In Deutschland gehört Dortmund zu den Städten mit einer hohen Überschuldungsquote. Mehr als 13 % der Erwachsenen in Dortmund, so schätzen Experten, gelten als überschuldet und können dauerhaft ihren finanziellen Verpflichtungen nicht nachkommen.

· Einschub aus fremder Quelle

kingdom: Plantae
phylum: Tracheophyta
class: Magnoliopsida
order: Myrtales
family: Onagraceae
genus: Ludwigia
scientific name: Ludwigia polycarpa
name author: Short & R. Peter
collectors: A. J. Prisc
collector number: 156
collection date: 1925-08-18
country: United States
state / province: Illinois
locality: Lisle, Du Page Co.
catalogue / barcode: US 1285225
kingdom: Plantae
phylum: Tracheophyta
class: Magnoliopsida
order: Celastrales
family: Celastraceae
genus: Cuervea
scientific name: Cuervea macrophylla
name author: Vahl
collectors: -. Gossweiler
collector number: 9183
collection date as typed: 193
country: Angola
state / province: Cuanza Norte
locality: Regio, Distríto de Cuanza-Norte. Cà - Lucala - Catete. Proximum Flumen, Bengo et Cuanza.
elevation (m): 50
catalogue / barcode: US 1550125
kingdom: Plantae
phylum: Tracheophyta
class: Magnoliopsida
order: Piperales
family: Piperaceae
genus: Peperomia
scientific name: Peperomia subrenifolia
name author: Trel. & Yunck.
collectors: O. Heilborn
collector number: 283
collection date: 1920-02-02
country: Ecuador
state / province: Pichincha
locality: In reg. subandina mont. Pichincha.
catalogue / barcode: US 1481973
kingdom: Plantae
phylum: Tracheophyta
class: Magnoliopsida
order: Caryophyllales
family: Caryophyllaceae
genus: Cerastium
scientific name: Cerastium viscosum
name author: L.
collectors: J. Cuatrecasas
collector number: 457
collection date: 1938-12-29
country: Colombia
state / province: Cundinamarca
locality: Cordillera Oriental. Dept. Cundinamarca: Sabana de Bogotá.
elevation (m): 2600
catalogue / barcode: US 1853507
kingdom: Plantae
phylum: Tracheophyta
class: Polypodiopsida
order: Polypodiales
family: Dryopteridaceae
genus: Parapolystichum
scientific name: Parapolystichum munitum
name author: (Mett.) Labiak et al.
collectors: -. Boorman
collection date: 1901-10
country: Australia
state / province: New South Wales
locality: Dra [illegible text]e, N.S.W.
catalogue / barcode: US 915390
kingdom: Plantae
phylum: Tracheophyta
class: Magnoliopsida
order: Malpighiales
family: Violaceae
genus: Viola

Die Entwicklung der Privatinsolvenzen im Stadtgebiet

Mit dem Instrument der Verbraucherinsolvenz sollen sich überschuldete Menschen von ihren Schulden befreien können und einen wirtschaftlichen Neustart erreichen. Der Gesetzgeber hat das Insolvenzrecht im Jahr 2021 für diese Menschen noch attraktiver gemacht und die s.g. Restschuldbefreiung von 5 bzw. 6 Jahren auf 3 Jahre verkürzt. Dies führte dazu, dass Privatpersonen, die von der neuen Regelung profitieren wollten, Anträge im Jahr 2020 zurückgehalten und erst im Jahr 2021 gestellt haben. Die Anzahl der beantragten Insolvenzverfahren ging demnach von 2019 auf 2020 um mehr als die Häfte zurück und erreichte im Jahr 2021 einen neuen Stand von 1150 Verfahren, also eine Steigerung um rund 23 Prozent im Vergleich zum Jahr 2019.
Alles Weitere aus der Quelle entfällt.